Consegna: Indica, in base all'articolo sull'intervista di Netanyahu alla CNN, che cosa ha ribadito il premier riguardo a Hamas e alla Striscia di Gaza.

#### Testo in esame ####

Il premier israeliano in un’intervista alla CNN esprime scetticismo sulla diplomazia americana ma ribadisce l’allineamento con Trump e l’impegno a impedire un’arma nucleare a Teheran.
Fonte: The Times of Israel
In un’intervista alla CNN, il primo ministro israeliano Benjamin Netanyahu ha dichiarato che è «troppo presto per dire cosa succederà» con l’Iran. Ha ammesso di avere «dubbi» sulla possibilità che Donald Trump riesca a fermare il programma nucleare iraniano attraverso la diplomazia, ma ha sottolineato che «penso che gli si debba dare una chance».
Netanyahu ha minimizzato le eventuali tensioni con Trump, affermando che «sulle grandi questioni siamo d’accordo, e occasionalmente non lo siamo». Ha poi promesso con fermezza: «Con o senza accordo, non permetterò certamente all’Iran di avere armi nucleari», posizione che ha definito condivisa anche dal presidente statunitense.
Il premier [israeliano] ha riaffermato la solidità dell’alleanza tra Stati Uniti e Israele, pur riconoscendo differenze di prospettiva dovute alla distanza geografica: «Voi siete un grande Paese, lontano… Noi siamo un piccolo Paese, assediato e vicino a regimi che vogliono distruggerci».
Sulla questione di Gaza, Netanyahu ha ribadito che Hamas dovrà disarmarsi e che la Striscia sarà smilitarizzata, esprimendo preferenza per evitare un nuovo conflitto su larga scala.

#### Estratti dei dati ####

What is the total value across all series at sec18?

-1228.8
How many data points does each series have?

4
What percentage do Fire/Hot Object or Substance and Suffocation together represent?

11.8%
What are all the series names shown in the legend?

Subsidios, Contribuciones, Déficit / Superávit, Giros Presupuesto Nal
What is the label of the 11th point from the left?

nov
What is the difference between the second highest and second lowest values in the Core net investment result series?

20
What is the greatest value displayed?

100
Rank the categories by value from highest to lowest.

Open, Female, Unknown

####

Risposta: Ha ribadito che Hamas dovrà disarmarsi e che la Striscia sarà smilitarizzata.